DeSantis and coauthors found that the teeth of Homotherium showed patterns of microscopic damage similar to modern cheetahs, cats that dine on tough flesh and soft tissues but usually eschew bone. More than that, DeSantis notes, the cave has “a high abundance of meaty upper limb bones of juvenile mammoths,” indicating that the cats preferred to bring home parts of the carcass that had a great deal of skin and muscle. The dental clues matched the damage on the mammoth bones found at the site, indicating that Homotherium was able to get much of the flesh off their kills but generally didn’t bother with the bones.
The ancient scimitar cats might have brought mammoth take-out back to their secluded underground den to dine in peace. That might seem strange for a svelte cat with the proportions of a runner, the sort of cat that chased down prey on the open ground. But against the context of the competitive nature of Ice Age ecology, the fact that Homotherium made an underground den is cunning carnivoran strategy.

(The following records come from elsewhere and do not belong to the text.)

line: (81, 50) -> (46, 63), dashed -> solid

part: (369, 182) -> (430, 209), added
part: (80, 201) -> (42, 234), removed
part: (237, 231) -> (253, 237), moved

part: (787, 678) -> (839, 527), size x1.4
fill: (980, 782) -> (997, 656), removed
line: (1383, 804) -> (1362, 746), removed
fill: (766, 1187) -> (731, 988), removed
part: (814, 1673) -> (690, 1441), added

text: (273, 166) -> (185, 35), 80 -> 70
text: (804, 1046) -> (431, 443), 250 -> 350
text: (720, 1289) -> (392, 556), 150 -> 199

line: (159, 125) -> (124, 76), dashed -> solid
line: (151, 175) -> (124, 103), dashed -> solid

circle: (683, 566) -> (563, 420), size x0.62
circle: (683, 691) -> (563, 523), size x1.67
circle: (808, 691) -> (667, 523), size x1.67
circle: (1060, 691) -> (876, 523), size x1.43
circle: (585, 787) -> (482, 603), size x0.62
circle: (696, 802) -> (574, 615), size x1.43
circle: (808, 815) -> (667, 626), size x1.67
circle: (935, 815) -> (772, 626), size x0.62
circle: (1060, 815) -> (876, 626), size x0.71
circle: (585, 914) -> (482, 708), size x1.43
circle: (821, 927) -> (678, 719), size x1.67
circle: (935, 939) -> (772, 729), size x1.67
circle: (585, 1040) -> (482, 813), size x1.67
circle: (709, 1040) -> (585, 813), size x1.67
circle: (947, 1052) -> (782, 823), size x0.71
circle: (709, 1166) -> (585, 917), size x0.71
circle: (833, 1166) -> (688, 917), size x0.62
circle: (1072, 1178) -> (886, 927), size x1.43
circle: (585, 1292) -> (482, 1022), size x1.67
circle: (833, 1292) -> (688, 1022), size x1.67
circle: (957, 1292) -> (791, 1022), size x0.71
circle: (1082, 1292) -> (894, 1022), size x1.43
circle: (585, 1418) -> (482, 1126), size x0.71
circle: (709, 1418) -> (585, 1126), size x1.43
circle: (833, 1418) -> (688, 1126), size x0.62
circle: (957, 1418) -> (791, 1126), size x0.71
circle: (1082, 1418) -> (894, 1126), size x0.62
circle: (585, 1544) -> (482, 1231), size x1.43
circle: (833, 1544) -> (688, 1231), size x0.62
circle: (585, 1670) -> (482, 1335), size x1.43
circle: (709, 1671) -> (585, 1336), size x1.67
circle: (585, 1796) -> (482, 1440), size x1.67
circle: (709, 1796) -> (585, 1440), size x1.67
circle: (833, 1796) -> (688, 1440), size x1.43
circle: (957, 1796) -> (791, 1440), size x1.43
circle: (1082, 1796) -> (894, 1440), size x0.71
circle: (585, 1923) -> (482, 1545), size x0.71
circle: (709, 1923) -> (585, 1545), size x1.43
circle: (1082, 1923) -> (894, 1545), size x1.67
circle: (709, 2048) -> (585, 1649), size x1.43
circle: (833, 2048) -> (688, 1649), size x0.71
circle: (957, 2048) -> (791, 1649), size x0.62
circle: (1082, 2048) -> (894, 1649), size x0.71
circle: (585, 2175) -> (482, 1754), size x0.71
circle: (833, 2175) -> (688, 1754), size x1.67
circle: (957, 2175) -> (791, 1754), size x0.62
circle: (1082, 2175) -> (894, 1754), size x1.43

Homotherium was not the only carnivore on the Pleistocene landscape, and the gracile cats might have faced competition from Ice Age hyenas, bears and other cats. But there may have been another reason, too. “There were juvenile Homotherium specimens found in Friesenhahn Cave, causing one to wonder if the juvenile baby mammoth limbs were a good source of meat provided to the young,” DeSantis says. The possibility offers a tantalizing window into a sweet Ice Age scene. In some moments, Homotherium was a beast of terrible power and grace, able to fell young mammoths and cut off parts to carry off. But at least some of those cats carried those meaty limb bones to the calm and cool of the underground, where mewls of hungry Homotherium kittens awaited the adults. In order to become such powerful predators, saberkittens required an attentive parent while the little fuzzballs cut their teeth on the Pleistocene’s big game.